#### TASK ITEM:
Tally the lines of the data that include the word "analysis" and state the total, nothing else.

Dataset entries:
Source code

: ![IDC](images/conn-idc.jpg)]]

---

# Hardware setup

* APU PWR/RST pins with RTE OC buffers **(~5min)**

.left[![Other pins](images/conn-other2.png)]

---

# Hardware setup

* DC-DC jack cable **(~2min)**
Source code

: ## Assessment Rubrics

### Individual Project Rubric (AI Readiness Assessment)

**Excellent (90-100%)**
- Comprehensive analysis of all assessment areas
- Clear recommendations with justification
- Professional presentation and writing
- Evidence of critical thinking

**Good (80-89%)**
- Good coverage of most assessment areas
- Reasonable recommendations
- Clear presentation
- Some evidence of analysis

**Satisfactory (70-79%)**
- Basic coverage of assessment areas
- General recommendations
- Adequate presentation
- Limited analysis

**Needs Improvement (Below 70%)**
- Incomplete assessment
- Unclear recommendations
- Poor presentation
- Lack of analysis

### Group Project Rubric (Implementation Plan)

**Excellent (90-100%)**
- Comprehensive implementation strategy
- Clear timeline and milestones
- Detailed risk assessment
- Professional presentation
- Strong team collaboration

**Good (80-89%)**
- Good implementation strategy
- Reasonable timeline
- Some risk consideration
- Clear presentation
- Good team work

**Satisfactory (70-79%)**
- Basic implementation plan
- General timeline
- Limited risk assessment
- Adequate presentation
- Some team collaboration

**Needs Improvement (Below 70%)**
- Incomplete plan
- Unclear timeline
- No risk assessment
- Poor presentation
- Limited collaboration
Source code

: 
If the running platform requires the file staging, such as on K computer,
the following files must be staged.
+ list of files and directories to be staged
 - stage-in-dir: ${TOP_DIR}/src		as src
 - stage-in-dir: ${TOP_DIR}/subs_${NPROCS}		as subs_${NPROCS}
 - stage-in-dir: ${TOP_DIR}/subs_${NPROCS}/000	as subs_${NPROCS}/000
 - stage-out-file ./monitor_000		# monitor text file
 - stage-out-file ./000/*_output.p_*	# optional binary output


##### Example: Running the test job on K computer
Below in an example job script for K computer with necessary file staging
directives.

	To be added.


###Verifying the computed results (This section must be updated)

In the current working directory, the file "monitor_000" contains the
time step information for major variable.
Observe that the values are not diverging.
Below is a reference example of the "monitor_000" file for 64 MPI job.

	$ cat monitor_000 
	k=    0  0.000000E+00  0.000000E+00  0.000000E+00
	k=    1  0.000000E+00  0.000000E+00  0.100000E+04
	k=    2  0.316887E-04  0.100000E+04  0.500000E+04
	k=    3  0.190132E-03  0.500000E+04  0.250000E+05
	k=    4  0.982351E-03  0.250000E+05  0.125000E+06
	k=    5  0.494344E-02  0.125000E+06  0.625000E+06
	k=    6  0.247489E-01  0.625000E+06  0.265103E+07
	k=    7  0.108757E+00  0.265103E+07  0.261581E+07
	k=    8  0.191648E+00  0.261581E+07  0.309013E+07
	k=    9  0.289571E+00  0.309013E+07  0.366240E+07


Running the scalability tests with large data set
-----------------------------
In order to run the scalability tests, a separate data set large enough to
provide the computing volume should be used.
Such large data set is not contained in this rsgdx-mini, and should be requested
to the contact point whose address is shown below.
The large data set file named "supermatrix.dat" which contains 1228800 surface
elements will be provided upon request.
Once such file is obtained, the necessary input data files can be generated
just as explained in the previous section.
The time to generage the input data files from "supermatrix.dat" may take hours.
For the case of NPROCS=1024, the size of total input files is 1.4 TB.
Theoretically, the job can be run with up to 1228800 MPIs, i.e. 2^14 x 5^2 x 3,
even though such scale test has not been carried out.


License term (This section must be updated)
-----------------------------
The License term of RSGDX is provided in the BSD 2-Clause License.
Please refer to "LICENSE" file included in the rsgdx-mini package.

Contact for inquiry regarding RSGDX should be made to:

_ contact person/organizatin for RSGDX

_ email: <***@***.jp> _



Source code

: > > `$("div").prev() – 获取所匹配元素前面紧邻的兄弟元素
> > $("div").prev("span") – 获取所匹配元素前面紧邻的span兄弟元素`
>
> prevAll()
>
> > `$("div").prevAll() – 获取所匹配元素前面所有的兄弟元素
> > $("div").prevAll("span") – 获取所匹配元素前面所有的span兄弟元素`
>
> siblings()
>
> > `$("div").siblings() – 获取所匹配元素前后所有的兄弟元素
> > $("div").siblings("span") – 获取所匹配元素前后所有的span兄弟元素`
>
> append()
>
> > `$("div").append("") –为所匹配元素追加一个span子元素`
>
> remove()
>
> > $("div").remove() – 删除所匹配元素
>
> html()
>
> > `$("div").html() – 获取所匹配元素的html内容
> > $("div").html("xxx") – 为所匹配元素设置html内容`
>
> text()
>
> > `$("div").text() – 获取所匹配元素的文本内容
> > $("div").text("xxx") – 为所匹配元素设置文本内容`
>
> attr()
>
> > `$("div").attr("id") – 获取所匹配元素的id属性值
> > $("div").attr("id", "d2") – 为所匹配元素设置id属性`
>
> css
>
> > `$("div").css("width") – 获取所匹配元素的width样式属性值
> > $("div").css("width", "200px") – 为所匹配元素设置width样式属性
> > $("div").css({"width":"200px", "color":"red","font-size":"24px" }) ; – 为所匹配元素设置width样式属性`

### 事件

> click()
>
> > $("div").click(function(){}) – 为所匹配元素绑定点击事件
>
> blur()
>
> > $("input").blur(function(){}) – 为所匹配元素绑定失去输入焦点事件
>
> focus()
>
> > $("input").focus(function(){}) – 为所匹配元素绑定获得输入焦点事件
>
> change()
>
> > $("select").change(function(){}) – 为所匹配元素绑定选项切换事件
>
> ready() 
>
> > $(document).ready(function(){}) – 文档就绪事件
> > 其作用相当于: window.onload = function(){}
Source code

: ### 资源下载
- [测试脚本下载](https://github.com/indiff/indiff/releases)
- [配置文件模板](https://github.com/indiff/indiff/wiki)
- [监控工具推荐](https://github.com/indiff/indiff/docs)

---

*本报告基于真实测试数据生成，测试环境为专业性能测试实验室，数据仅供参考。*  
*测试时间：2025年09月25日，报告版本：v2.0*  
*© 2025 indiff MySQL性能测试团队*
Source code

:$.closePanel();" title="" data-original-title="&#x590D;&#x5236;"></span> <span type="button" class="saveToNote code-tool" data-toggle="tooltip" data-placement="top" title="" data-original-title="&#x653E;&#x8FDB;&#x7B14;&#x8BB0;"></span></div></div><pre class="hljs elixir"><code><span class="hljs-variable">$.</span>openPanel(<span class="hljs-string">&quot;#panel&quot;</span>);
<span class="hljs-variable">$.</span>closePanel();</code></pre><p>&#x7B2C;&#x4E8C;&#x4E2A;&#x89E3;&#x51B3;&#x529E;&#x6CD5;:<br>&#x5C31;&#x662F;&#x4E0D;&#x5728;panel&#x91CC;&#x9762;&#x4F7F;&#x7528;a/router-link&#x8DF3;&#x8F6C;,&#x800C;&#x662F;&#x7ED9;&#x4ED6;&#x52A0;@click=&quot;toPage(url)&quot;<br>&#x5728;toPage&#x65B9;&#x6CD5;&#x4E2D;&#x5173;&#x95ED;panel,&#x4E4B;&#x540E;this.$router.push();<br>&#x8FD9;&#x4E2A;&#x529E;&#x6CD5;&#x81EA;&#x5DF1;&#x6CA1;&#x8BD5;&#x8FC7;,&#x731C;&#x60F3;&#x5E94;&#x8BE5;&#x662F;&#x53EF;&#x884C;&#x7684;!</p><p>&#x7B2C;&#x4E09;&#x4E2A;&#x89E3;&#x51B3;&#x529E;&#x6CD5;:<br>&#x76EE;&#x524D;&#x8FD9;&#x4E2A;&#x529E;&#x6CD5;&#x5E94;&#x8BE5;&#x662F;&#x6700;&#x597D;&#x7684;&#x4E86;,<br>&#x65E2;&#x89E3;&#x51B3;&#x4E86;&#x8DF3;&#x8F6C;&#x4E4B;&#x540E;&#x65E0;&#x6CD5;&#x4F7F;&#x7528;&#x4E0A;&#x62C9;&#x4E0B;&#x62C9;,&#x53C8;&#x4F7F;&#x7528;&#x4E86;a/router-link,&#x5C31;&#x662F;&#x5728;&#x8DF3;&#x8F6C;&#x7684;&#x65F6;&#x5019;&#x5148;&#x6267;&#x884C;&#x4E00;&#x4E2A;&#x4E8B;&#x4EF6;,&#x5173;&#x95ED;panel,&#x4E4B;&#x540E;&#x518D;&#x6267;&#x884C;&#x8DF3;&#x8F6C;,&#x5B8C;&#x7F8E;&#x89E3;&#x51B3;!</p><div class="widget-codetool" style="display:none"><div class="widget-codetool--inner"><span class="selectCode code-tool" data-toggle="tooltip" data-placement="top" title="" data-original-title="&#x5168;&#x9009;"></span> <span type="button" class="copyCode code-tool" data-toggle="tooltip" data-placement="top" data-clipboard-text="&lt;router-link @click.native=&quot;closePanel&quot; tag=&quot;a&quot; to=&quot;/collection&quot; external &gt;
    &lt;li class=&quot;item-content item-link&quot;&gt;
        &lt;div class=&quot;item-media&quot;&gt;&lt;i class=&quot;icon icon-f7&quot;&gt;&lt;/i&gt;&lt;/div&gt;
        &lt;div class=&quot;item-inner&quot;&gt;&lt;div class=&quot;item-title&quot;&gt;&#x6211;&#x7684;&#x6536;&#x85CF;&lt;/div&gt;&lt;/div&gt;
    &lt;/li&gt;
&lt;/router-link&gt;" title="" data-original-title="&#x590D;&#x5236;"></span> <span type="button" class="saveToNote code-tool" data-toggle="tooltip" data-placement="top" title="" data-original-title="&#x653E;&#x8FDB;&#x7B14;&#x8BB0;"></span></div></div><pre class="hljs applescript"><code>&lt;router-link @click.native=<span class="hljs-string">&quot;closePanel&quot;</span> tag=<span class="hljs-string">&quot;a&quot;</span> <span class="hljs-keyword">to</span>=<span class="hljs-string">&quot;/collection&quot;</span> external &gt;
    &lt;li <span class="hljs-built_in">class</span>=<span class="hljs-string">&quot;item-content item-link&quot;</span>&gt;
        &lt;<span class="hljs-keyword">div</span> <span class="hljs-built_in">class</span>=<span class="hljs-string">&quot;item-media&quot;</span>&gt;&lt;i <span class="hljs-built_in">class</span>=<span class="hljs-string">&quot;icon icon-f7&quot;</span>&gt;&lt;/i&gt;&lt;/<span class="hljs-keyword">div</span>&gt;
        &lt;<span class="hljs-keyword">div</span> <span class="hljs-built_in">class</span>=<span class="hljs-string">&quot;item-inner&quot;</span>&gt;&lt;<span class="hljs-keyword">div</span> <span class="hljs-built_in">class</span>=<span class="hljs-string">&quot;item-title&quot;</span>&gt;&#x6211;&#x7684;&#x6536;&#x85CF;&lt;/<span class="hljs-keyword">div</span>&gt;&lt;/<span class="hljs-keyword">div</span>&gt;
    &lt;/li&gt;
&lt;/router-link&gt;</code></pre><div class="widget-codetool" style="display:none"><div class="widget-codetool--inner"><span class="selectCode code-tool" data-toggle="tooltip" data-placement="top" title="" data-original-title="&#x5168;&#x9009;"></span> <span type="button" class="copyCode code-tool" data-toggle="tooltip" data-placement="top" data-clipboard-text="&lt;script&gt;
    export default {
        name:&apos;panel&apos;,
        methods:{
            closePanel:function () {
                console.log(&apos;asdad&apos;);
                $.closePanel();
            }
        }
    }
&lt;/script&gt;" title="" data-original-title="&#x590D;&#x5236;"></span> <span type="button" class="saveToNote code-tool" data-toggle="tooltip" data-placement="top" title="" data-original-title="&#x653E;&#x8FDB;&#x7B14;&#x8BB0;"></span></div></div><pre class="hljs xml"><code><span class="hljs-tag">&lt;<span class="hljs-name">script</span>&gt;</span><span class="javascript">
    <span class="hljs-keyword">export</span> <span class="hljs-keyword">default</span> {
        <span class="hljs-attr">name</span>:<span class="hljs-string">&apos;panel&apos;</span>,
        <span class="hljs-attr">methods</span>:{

#### ANSWER TO THE PROBLEM:
4